*Teks Latihan*:
○ ○ ○ ○

Saya masih melanjutkan pekerjaan saya yaitu ngojek online setiap hari dijakarta, yg biasanya sebelum pandemi berangkat jam 8/9 pagi saja sudah tupo(tutup point) pada jam 5/6 sore , skrg saya harus lebih pagi berangkat sekitar jam 7 ke stasiun berharap mendapatkan lebih bnyak penumpang. Penghasilan semakin tidak menentu, mendapatkan 1 penumpang saja sudah Alhamdulillah bahagianya, kadang dari pagi sampai siang tidak mendapatkan penumpang satupun.
Tapi hal tersebut tidak membuat saya patah semangat, dengan dibekali wajah anak dan istri saya yg sering terfikirkan ketika ngojek, dan kadang saya menangis
dimotor meratapi hasil dari usaha saya yg tidak seberapa setiap harinya. Hingga saya baru pulang ngojek sekitar jam 10/11 malam Tergantung ramai atau tidaknya dan tergantung pendapatan sudah cukup atau belum untuk tabungan keperluan anak dan istri saya perminggunya.

○ ○ ○ ○

*Informasi yang Diberikan*:
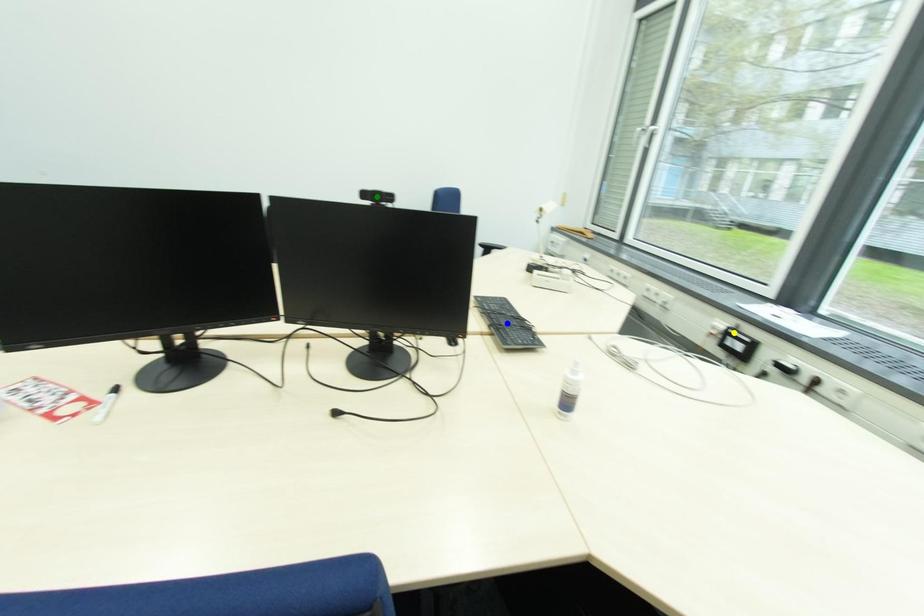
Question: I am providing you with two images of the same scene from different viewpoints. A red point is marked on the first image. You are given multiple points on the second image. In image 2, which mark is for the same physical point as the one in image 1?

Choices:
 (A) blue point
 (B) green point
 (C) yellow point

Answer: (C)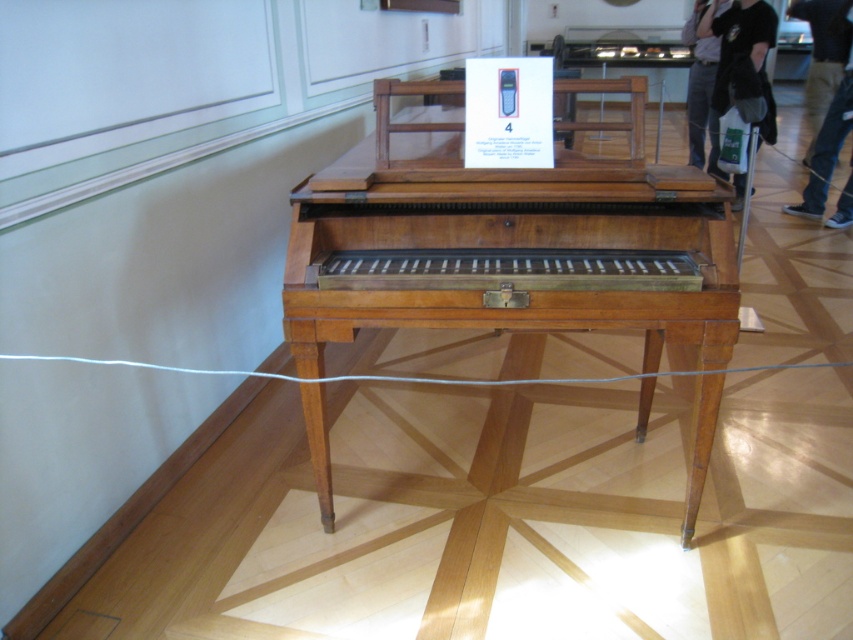
Question: Is brown denim pants at lower right to the left of denim pants at right from the viewer's perspective?

Choices:
 (A) no
 (B) yes

Answer: (A)

Question: Which object is closer to the camera taking this photo?

Choices:
 (A) brown denim pants at lower right
 (B) denim pants at right

Answer: (A)

Question: Among these points, which one is nearest to the camera?

Choices:
 (A) (766, 77)
 (B) (706, 72)
 (C) (814, 195)
 (D) (575, 225)

Answer: (D)

Question: Considering the real-world distances, which object is farthest from the wooden piano at center?

Choices:
 (A) denim pants at right
 (B) brown denim pants at lower right
 (C) black fabric bag at upper right

Answer: (A)

Question: Does wooden piano at center have a greater width compared to black fabric bag at upper right?

Choices:
 (A) yes
 (B) no

Answer: (A)

Question: Is black fabric bag at upper right further to camera compared to denim pants at right?

Choices:
 (A) yes
 (B) no

Answer: (B)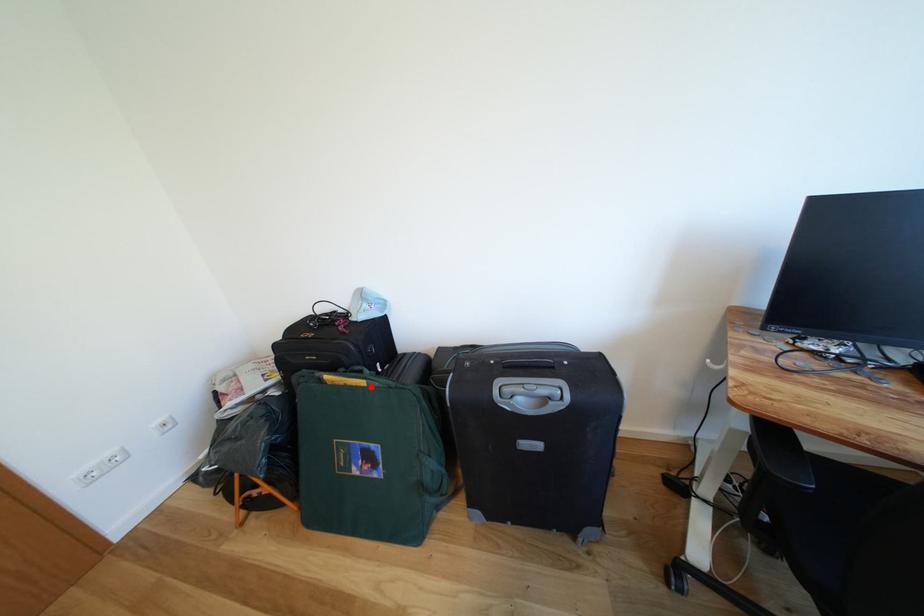
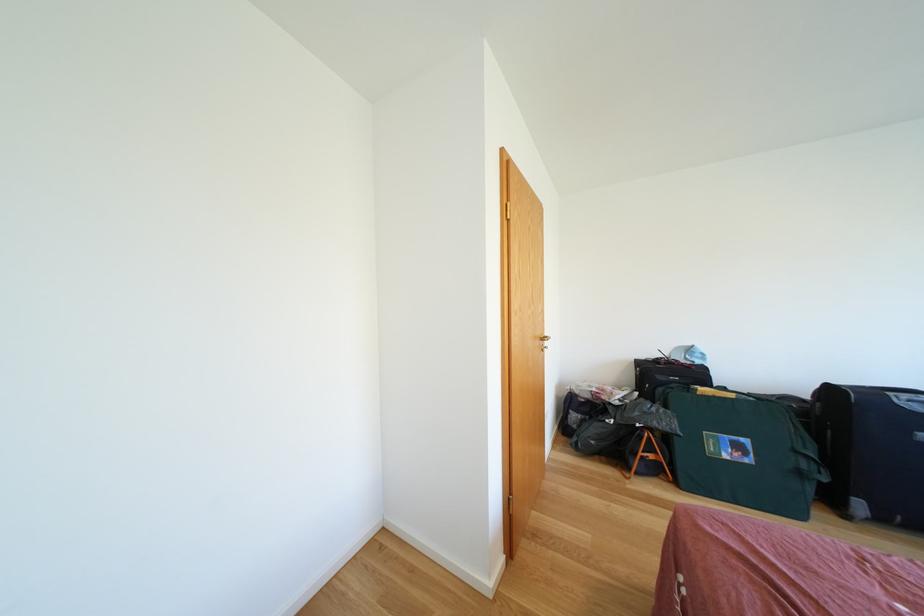
Question: I am providing you with two images of the same scene from different viewpoints. A red point is shown in image1. For the corresponding object point in image2, is it positioned nearer or farther from the camera?

Choices:
 (A) Nearer
 (B) Farther

Answer: (B)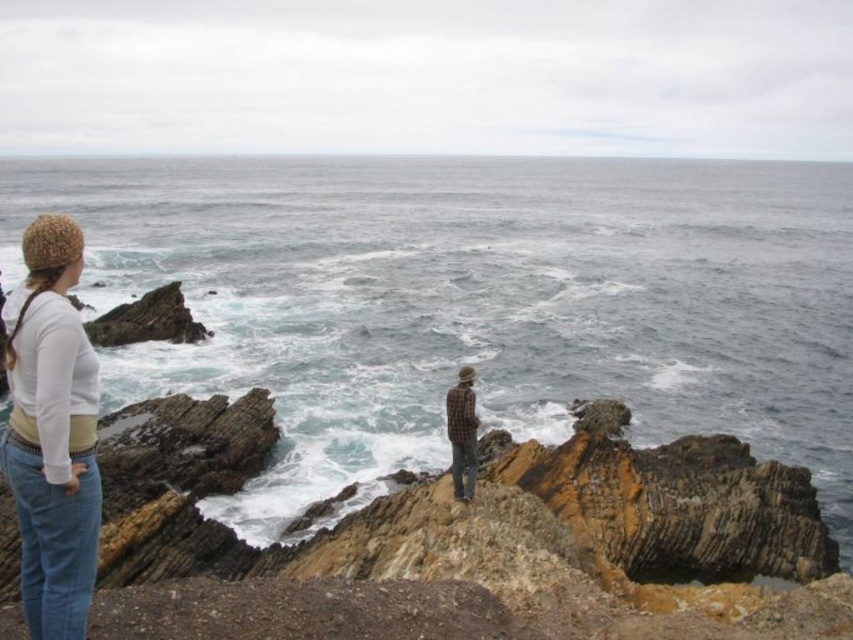
In the scene shown: You are a photographer trying to capture both the dark blue water at center and the matte white sweater at left in the same frame. Which object should you focus on first to ensure both are in focus?

The dark blue water at center is closer to the viewer than the matte white sweater at left. To ensure both are in focus, you should focus on the matte white sweater at left, which is farther away, as focusing on the farther object can help include the closer one within the depth of field.

You are a photographer planning to take a photo of the dark blue water at center. The camera you are using requires you to input the exact 2D coordinates to focus on. What are the coordinates you should enter into the camera?

The coordinates for the dark blue water at center are at point (x=473, y=301).

You are a photographer planning to capture a landscape shot of the dark blue water at center and the matte white sweater at left. Based on their widths, which object should you prioritize framing first to ensure it fits within the shot?

The dark blue water at center has a greater width than the matte white sweater at left, so you should prioritize framing the dark blue water at center first to ensure it fits within the shot.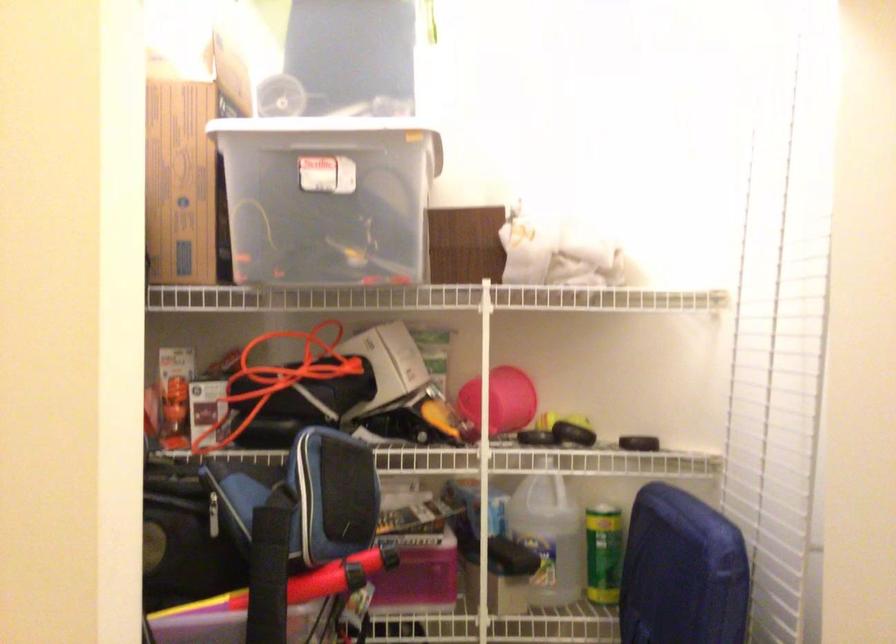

○ ○ ○ ○

*Ketentuan Soal*: Salin ulang dengan tepat bagian teks tentang ngojek online yang dibuka dengan kata-kata yang memuat "Saya masih melanjutkan" dan ditutup dengan "istri saya perminggunya.".

*Ruang Jawaban*:
Saya masih melanjutkan pekerjaan saya yaitu ngojek online setiap hari dijakarta, yg biasanya sebelum pandemi berangkat jam 8/9 pagi saja sudah tupo(tutup point) pada jam 5/6 sore , skrg saya harus lebih pagi berangkat sekitar jam 7 ke stasiun berharap mendapatkan lebih bnyak penumpang. Penghasilan semakin tidak menentu, mendapatkan 1 penumpang saja sudah Alhamdulillah bahagianya, kadang dari pagi sampai siang tidak mendapatkan penumpang satupun.
Tapi hal tersebut tidak membuat saya patah semangat, dengan dibekali wajah anak dan istri saya yg sering terfikirkan ketika ngojek, dan kadang saya menangis
dimotor meratapi hasil dari usaha saya yg tidak seberapa setiap harinya. Hingga saya baru pulang ngojek sekitar jam 10/11 malam Tergantung ramai atau tidaknya dan tergantung pendapatan sudah cukup atau belum untuk tabungan keperluan anak dan istri saya perminggunya.